>>>>>
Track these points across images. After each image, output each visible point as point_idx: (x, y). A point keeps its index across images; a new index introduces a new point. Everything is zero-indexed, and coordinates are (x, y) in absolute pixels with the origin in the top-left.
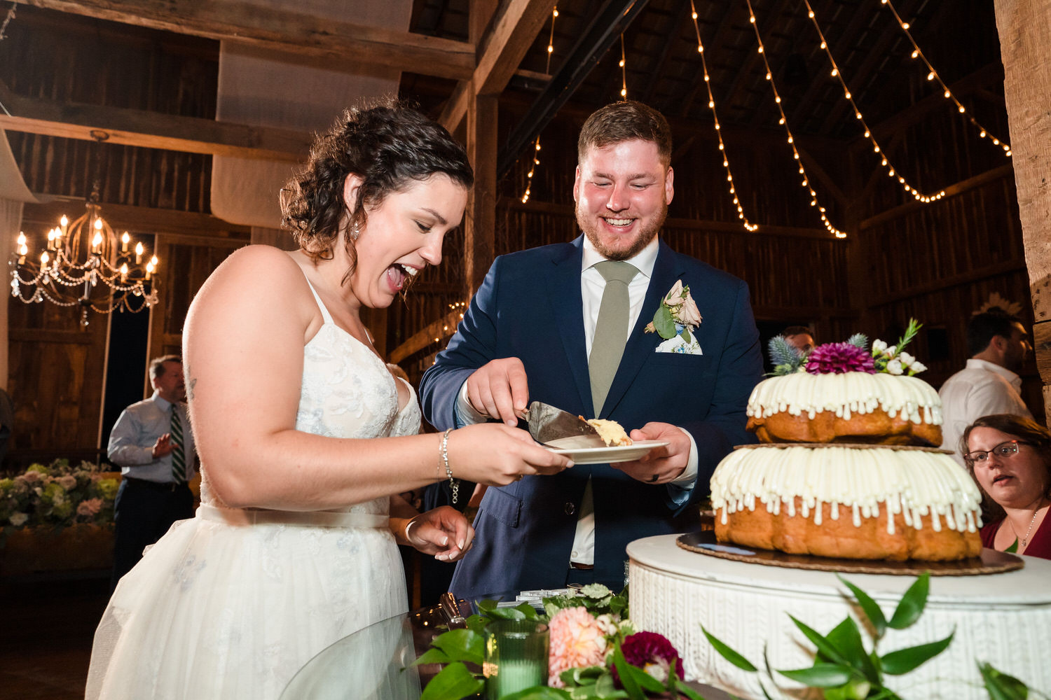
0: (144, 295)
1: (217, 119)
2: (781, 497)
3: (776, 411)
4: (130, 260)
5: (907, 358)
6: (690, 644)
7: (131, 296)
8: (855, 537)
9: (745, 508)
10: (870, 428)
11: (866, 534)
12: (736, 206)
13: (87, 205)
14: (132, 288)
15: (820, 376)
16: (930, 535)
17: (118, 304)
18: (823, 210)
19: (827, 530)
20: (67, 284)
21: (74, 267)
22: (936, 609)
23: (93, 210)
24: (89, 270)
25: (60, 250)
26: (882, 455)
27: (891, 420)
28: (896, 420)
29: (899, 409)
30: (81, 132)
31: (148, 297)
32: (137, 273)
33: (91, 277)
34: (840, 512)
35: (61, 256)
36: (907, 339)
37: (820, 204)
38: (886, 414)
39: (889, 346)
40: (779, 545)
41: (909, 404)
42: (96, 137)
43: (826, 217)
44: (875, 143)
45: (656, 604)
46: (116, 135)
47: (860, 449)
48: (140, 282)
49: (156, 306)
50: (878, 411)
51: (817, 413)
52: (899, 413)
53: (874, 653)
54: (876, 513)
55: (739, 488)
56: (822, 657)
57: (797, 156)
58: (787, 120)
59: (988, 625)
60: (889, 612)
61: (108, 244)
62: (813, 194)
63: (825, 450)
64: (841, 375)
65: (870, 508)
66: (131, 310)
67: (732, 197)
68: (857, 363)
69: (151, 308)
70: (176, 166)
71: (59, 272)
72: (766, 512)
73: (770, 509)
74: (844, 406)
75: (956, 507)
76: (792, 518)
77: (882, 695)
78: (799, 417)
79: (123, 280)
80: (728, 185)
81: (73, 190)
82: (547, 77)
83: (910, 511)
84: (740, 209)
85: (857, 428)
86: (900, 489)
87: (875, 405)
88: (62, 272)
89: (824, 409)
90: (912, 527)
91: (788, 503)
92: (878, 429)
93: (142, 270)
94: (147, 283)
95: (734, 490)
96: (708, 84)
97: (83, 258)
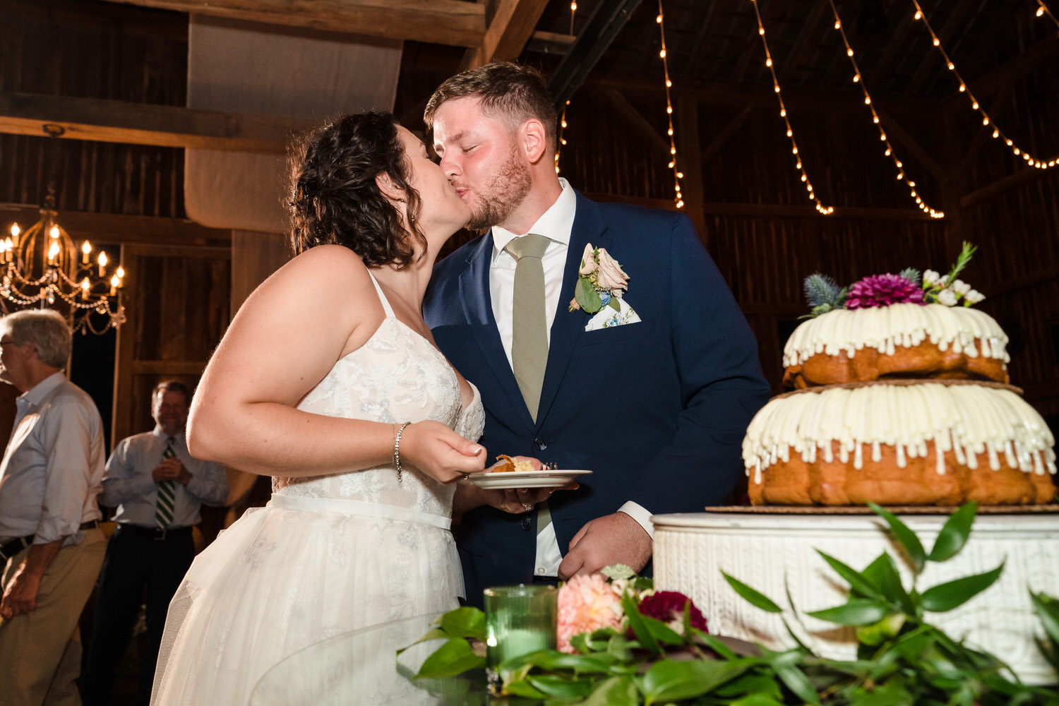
0: (110, 313)
1: (188, 105)
2: (816, 442)
3: (812, 354)
4: (92, 273)
5: (961, 287)
6: (715, 603)
7: (94, 314)
8: (900, 479)
9: (779, 459)
10: (916, 362)
11: (913, 476)
12: (805, 184)
13: (42, 211)
14: (95, 304)
15: (860, 310)
16: (987, 475)
17: (79, 326)
18: (912, 184)
19: (869, 474)
20: (20, 302)
21: (27, 283)
22: (983, 538)
23: (48, 217)
24: (44, 285)
25: (11, 264)
26: (932, 391)
27: (942, 353)
28: (949, 353)
29: (950, 340)
30: (31, 127)
31: (114, 315)
32: (100, 287)
33: (48, 294)
34: (883, 453)
35: (12, 271)
36: (961, 265)
37: (908, 177)
38: (936, 346)
39: (941, 276)
40: (816, 496)
41: (962, 335)
42: (50, 132)
43: (916, 192)
44: (973, 99)
45: (679, 567)
46: (72, 129)
47: (906, 386)
48: (104, 298)
49: (123, 326)
50: (926, 343)
51: (857, 351)
52: (950, 345)
53: (914, 590)
54: (923, 452)
55: (771, 438)
56: (856, 594)
57: (876, 120)
58: (862, 77)
59: (1044, 555)
60: (928, 544)
61: (67, 257)
62: (899, 165)
63: (866, 389)
64: (884, 309)
65: (917, 447)
66: (94, 331)
67: (800, 173)
68: (903, 294)
69: (118, 328)
70: (143, 165)
71: (10, 289)
72: (802, 461)
73: (805, 458)
74: (886, 341)
75: (1017, 444)
76: (830, 464)
77: (921, 630)
78: (837, 357)
79: (85, 296)
80: (794, 160)
81: (25, 196)
82: (571, 39)
83: (963, 449)
84: (810, 188)
85: (902, 365)
86: (950, 424)
87: (922, 337)
88: (14, 289)
89: (865, 345)
90: (965, 466)
91: (824, 448)
92: (926, 363)
93: (107, 284)
94: (112, 300)
95: (766, 442)
96: (764, 37)
97: (38, 273)
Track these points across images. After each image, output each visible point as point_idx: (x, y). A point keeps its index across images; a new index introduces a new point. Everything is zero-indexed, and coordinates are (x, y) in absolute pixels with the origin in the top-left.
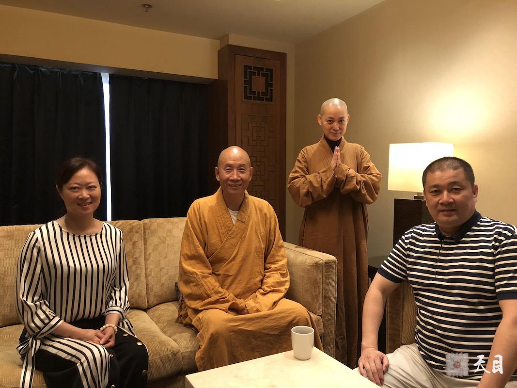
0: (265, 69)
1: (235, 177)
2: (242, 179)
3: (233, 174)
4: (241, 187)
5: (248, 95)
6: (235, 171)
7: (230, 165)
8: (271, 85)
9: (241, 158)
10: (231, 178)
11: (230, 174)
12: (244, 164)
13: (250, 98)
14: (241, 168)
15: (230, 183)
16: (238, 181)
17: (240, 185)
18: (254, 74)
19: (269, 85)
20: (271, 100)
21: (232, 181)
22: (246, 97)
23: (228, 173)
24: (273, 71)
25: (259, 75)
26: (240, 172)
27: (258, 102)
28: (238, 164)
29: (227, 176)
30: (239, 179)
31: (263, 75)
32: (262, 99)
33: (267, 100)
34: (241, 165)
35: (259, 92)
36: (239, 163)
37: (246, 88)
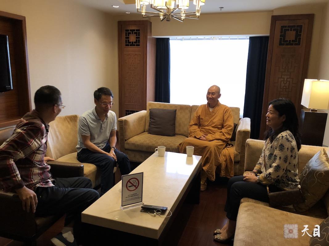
0: (296, 26)
5: (282, 43)
7: (209, 92)
8: (300, 35)
13: (283, 44)
14: (213, 93)
17: (212, 100)
18: (288, 30)
19: (298, 36)
20: (299, 44)
22: (281, 44)
23: (208, 95)
24: (303, 26)
25: (291, 30)
26: (212, 95)
27: (289, 46)
31: (294, 30)
32: (292, 44)
33: (296, 44)
35: (290, 41)
37: (281, 39)
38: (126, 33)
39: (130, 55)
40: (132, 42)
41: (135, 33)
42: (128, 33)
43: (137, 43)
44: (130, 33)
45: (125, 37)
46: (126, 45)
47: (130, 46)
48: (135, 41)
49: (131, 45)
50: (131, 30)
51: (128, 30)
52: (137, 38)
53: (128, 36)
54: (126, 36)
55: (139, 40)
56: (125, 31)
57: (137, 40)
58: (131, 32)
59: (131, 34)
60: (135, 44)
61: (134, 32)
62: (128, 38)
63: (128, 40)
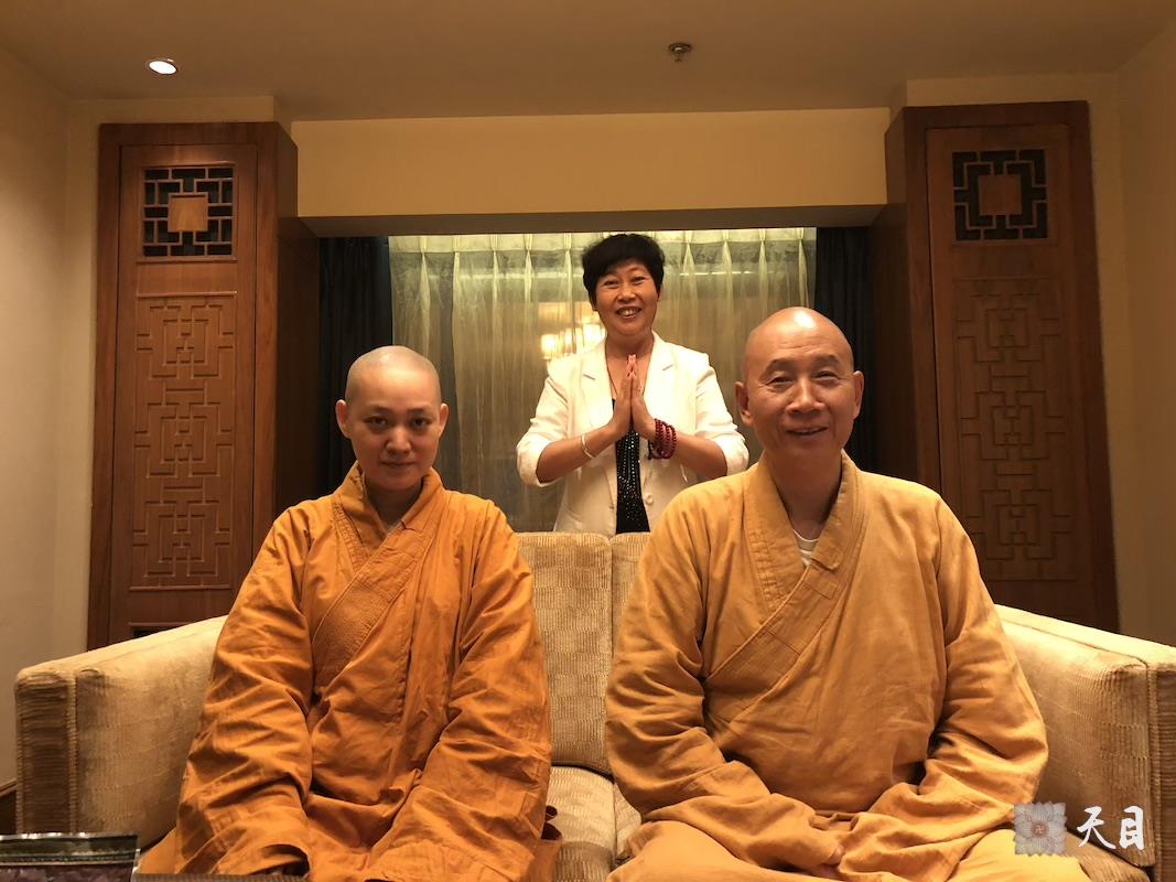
<<<<<
- _The problem_:
Retype the records above exactly as they are, every line of them, leaving out the pictures.

- _Answer to this task_:
Track these points across images. After each image, output each visible point as point_idx: (x, y). A point keeps its index across images; a new index introduces a new point. Everything is zero-indexed, and coordinates are (x, y) in absolute pixels with the origin in the top-left.
0: (144, 295)
1: (217, 119)
2: (781, 497)
3: (776, 411)
4: (130, 260)
5: (907, 358)
6: (690, 644)
7: (131, 296)
8: (855, 537)
9: (745, 508)
10: (870, 428)
11: (866, 534)
12: (736, 206)
13: (87, 205)
14: (132, 288)
15: (820, 376)
16: (930, 535)
17: (118, 304)
18: (823, 210)
19: (827, 530)
20: (67, 284)
21: (74, 267)
22: (936, 609)
23: (93, 210)
24: (89, 270)
25: (60, 250)
26: (882, 455)
27: (891, 420)
28: (896, 420)
29: (899, 409)
30: (81, 132)
31: (148, 297)
32: (137, 273)
33: (91, 277)
34: (840, 512)
35: (61, 256)
36: (907, 339)
37: (820, 204)
38: (886, 414)
39: (889, 346)
40: (779, 545)
41: (909, 404)
42: (96, 137)
43: (826, 217)
44: (875, 143)
45: (656, 604)
46: (116, 135)
47: (860, 449)
48: (140, 282)
49: (156, 306)
50: (878, 411)
51: (817, 413)
52: (899, 413)
53: (874, 653)
54: (876, 513)
55: (739, 488)
56: (822, 657)
57: (797, 156)
58: (787, 120)
59: (988, 625)
60: (889, 612)
61: (108, 244)
62: (813, 194)
63: (825, 450)
64: (841, 375)
65: (870, 508)
66: (131, 310)
67: (732, 197)
68: (857, 363)
69: (151, 308)
70: (176, 166)
71: (59, 272)
72: (766, 512)
73: (770, 509)
74: (844, 406)
75: (956, 507)
76: (792, 518)
77: (882, 695)
78: (799, 417)
79: (123, 280)
80: (728, 185)
81: (73, 190)
82: (547, 77)
83: (910, 511)
84: (740, 209)
85: (857, 428)
86: (900, 489)
87: (875, 405)
88: (62, 272)
89: (824, 409)
90: (912, 527)
91: (788, 503)
92: (878, 429)
93: (142, 270)
94: (147, 283)
95: (734, 490)
96: (708, 84)
97: (83, 258)
0: (110, 313)
1: (188, 105)
2: (816, 442)
3: (812, 354)
4: (92, 273)
5: (961, 287)
6: (715, 603)
7: (94, 314)
8: (900, 479)
9: (779, 459)
10: (916, 362)
11: (913, 476)
12: (805, 184)
13: (42, 211)
14: (95, 304)
15: (860, 310)
16: (987, 475)
17: (79, 326)
18: (912, 184)
19: (869, 474)
20: (20, 302)
21: (27, 283)
22: (983, 538)
23: (48, 217)
24: (44, 285)
25: (11, 264)
26: (932, 391)
27: (942, 353)
28: (949, 353)
29: (950, 340)
30: (31, 127)
31: (114, 315)
32: (100, 287)
33: (48, 294)
34: (883, 453)
35: (12, 271)
36: (961, 265)
37: (908, 177)
38: (936, 346)
39: (941, 276)
40: (816, 496)
41: (962, 335)
42: (50, 132)
43: (916, 192)
44: (973, 99)
45: (679, 567)
46: (72, 129)
47: (906, 386)
48: (104, 298)
49: (123, 326)
50: (926, 343)
51: (857, 351)
52: (950, 345)
53: (914, 590)
54: (923, 452)
55: (771, 438)
56: (856, 594)
57: (876, 120)
58: (862, 77)
59: (1044, 555)
60: (928, 544)
61: (67, 257)
62: (899, 165)
63: (866, 389)
64: (884, 309)
65: (917, 447)
66: (94, 331)
67: (800, 173)
68: (903, 294)
69: (118, 328)
70: (143, 165)
71: (10, 289)
72: (802, 461)
73: (805, 458)
74: (886, 341)
75: (1017, 444)
76: (830, 464)
77: (921, 630)
78: (837, 357)
79: (85, 296)
80: (794, 160)
81: (25, 196)
82: (571, 39)
83: (963, 449)
84: (810, 188)
85: (902, 365)
86: (950, 424)
87: (922, 337)
88: (14, 289)
89: (865, 345)
90: (965, 466)
91: (824, 448)
92: (926, 363)
93: (107, 284)
94: (112, 300)
95: (766, 442)
96: (764, 37)
97: (38, 273)
Track these points across images. After each image, output each visible point as point_idx: (x, y). A point keeps its index across images; a new index introduces a new point. Everything is zero-indexed, and coordinates are (x, y) in absolute pixels with the origin in the top-left.
0: (265, 69)
1: (235, 177)
2: (242, 179)
3: (233, 174)
4: (241, 187)
5: (248, 95)
6: (235, 171)
7: (230, 165)
8: (271, 85)
9: (241, 158)
10: (231, 178)
11: (230, 174)
12: (244, 164)
13: (250, 98)
14: (241, 168)
15: (230, 183)
16: (238, 181)
17: (240, 185)
18: (254, 74)
19: (269, 85)
20: (271, 100)
21: (232, 181)
22: (246, 97)
23: (228, 173)
24: (273, 71)
25: (259, 75)
26: (240, 172)
27: (258, 102)
28: (238, 164)
29: (227, 176)
30: (239, 179)
31: (263, 75)
32: (262, 99)
33: (267, 100)
34: (241, 165)
35: (259, 92)
36: (239, 163)
37: (246, 88)
0: (296, 26)
5: (282, 43)
7: (209, 92)
8: (300, 35)
13: (283, 44)
14: (213, 93)
17: (212, 100)
18: (288, 30)
19: (298, 36)
20: (299, 44)
22: (281, 44)
23: (208, 95)
24: (303, 26)
25: (291, 30)
26: (212, 95)
27: (289, 46)
31: (294, 30)
32: (292, 44)
33: (296, 44)
35: (290, 41)
37: (281, 39)
38: (126, 33)
39: (130, 55)
40: (132, 42)
41: (135, 33)
42: (128, 33)
43: (137, 43)
44: (130, 33)
45: (125, 37)
46: (126, 45)
47: (130, 46)
48: (135, 41)
49: (131, 45)
50: (131, 30)
51: (128, 30)
52: (137, 38)
53: (128, 36)
54: (126, 36)
55: (139, 40)
56: (125, 31)
57: (137, 40)
58: (131, 32)
59: (131, 34)
60: (135, 44)
61: (134, 32)
62: (128, 38)
63: (128, 40)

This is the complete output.